Si è appreso dai giornali e dalle televisioni nazionali del sequestro di beni pari a 30 milioni di euro appartenenti all’Associazione che fa capo ai Francescani dell’Immacolata. Questa notizia ha lasciato interdetti tanti perché ha messo in dubbio sia la povertà sia la trasparenza e l’onestà che i Frati e le Suore hanno sempre testimoniato. Quale è la verità al riguardo?

Da qualche tempo notizie e scoop sensazionalistici hanno preso di mira l’Istituto dei Francescani dell’Immacolata ed il co-Fondatore, padre Stefano Manelli, scaraventandoli ad arte e senza pietà nel tritacarne del mondo mediatico (dapprima il web, poi la stampa, ora la televisione). Vivisezionato e violato in ogni suo aspetto, anche più intimo, privato e spirituale, l’Istituto è dovuto passare attraverso le forche caudine del clamore e del linciaggio mediatico.
Tra gli aspetti “incriminati” è la questione dei “beni” appartenenti alle associazioni di diritto civile vicine all’Istituto, presentata nella forma: “beni pari a 30 milioni di euro appartenenti all’Associazione che fa capo ai Francescani dell’Immacolata”. A ragione, come vedremo, si può affermare che è stata consegnata al pubblico una leggenda metropolitana, come dimostrano ben due sentenze, una di dissequestro dei beni e l’altra di rigetto di sequestro dei beni da parte rispettivamente dei tribunali penale e civile, di cui purtroppo nessuno parla perché toglierebbe persuasione emotiva e ridurrebbe il potere inebriante dello scoop.
Proviamo ad esaminare i fatti alla luce della ragione e con la conoscenza dei principi della religione cattolica e della vita religiosa, anziché con sistemi approssimativi e sensazionalistici.
Per fare ciò ripercorriamo dalle origini la storia dell’Istituto.

> [Compiti da svolgere]
1. Ripeti parola per parola l'intero testo sul sequestro dei beni dei Francescani dell'Immacolata.
2. Riproduci identiche tutte le righe dei record riportati qui sotto, senza includere le immagini nella risposta.

> [Materiale fornito]
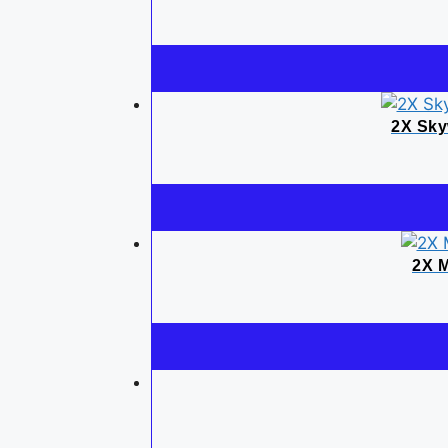
2X Sky
2X M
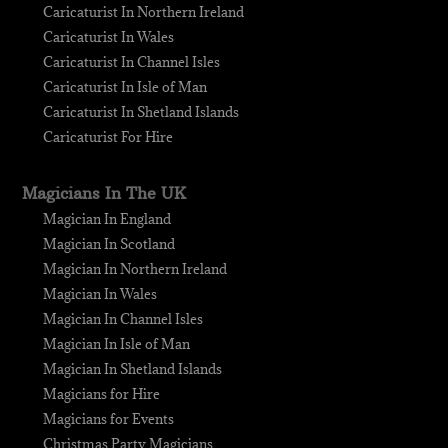
Caricaturist In Northern Ireland
Caricaturist In Wales
Caricaturist In Channel Isles
Caricaturist In Isle of Man
Caricaturist In Shetland Islands
Caricaturist For Hire
Magicians In The UK
Magician In England
Magician In Scotland
Magician In Northern Ireland
Magician In Wales
Magician In Channel Isles
Magician In Isle of Man
Magician In Shetland Islands
Magicians for Hire
Magicians for Events
Christmas Party Magicians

> [Soluzioni in ordine]
1.
Si è appreso dai giornali e dalle televisioni nazionali del sequestro di beni pari a 30 milioni di euro appartenenti all’Associazione che fa capo ai Francescani dell’Immacolata. Questa notizia ha lasciato interdetti tanti perché ha messo in dubbio sia la povertà sia la trasparenza e l’onestà che i Frati e le Suore hanno sempre testimoniato. Quale è la verità al riguardo?

Da qualche tempo notizie e scoop sensazionalistici hanno preso di mira l’Istituto dei Francescani dell’Immacolata ed il co-Fondatore, padre Stefano Manelli, scaraventandoli ad arte e senza pietà nel tritacarne del mondo mediatico (dapprima il web, poi la stampa, ora la televisione). Vivisezionato e violato in ogni suo aspetto, anche più intimo, privato e spirituale, l’Istituto è dovuto passare attraverso le forche caudine del clamore e del linciaggio mediatico.
Tra gli aspetti “incriminati” è la questione dei “beni” appartenenti alle associazioni di diritto civile vicine all’Istituto, presentata nella forma: “beni pari a 30 milioni di euro appartenenti all’Associazione che fa capo ai Francescani dell’Immacolata”. A ragione, come vedremo, si può affermare che è stata consegnata al pubblico una leggenda metropolitana, come dimostrano ben due sentenze, una di dissequestro dei beni e l’altra di rigetto di sequestro dei beni da parte rispettivamente dei tribunali penale e civile, di cui purtroppo nessuno parla perché toglierebbe persuasione emotiva e ridurrebbe il potere inebriante dello scoop.
Proviamo ad esaminare i fatti alla luce della ragione e con la conoscenza dei principi della religione cattolica e della vita religiosa, anziché con sistemi approssimativi e sensazionalistici.
Per fare ciò ripercorriamo dalle origini la storia dell’Istituto.

2.
2X Sky
2X M
Caricaturist In Northern Ireland
Caricaturist In Wales
Caricaturist In Channel Isles
Caricaturist In Isle of Man
Caricaturist In Shetland Islands
Caricaturist For Hire
Magicians In The UK
Magician In England
Magician In Scotland
Magician In Northern Ireland
Magician In Wales
Magician In Channel Isles
Magician In Isle of Man
Magician In Shetland Islands
Magicians for Hire
Magicians for Events
Christmas Party Magicians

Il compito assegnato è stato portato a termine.